TeamHG-Memex / eli5

A library for debugging/inspecting machine learning classifiers and explaining their predictions
http://eli5.readthedocs.io
MIT License
2.75k stars 331 forks source link

sklearn transform_feature_names with ColumnTransformer of Pipelines #382

Open bmreiniger opened 4 years ago

bmreiniger commented 4 years ago

From https://stackoverflow.com/q/60949339/10495893

If an sklearn ColumnTransformer has a Pipeline as one of its transformers, then transform_feature_names fails.

I outlined one possible solution in an answer to the SO post. I'm not too happy with it since it basically copies and edits ColumnTransformer.get_feature_names and makes that the dispatch for transform_feature_names. I'm also not sure how to deal with conflicting in_names and _df_columns. An alternative, or suggested modifications?

jnothman commented 4 years ago

I'd give preference to _df_columns when available and in_names is None.
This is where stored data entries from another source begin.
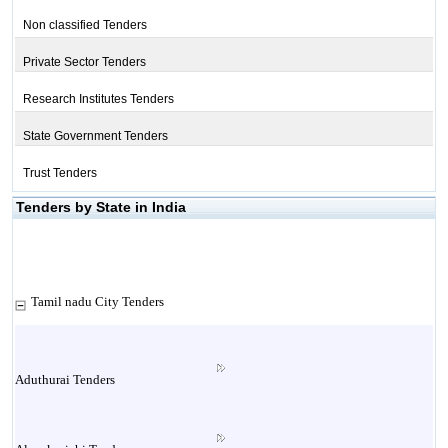
Non classified Tenders
Private Sector Tenders
Research Institutes Tenders
State Government Tenders
Trust Tenders
Tenders by State in India
Tamil nadu City Tenders
Aduthurai Tenders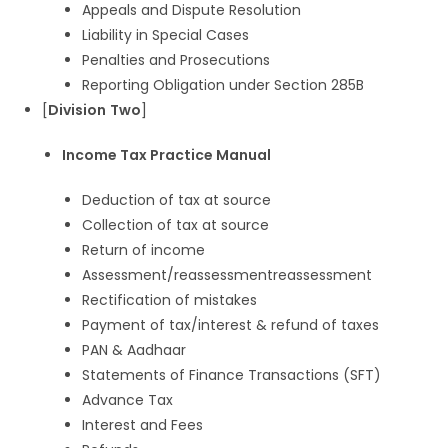
Appeals and Dispute Resolution
Liability in Special Cases
Penalties and Prosecutions
Reporting Obligation under Section 285B
[
Division
Two
]
Income Tax Practice Manual
Deduction of tax at source
Collection of tax at source
Return of income
Assessment/reassessmentreassessment
Rectification of mistakes
Payment of tax/interest & refund of taxes
PAN & Aadhaar
Statements of Finance Transactions (SFT)
Advance Tax
Interest and Fees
Your solution is reasonable, though it uses a lot of private sklearn API. In Scikit-learn 0.23 you can use the n_featuresin attribute instead of the private equivalent, but the other private attributes there don't really have public equivalents.

I think it would be a good idea to contribute something like this to eli5... though we are working, very slowly, on trying to fix these limitations in Scikit-learn. It turns out to be a hard problem to solve.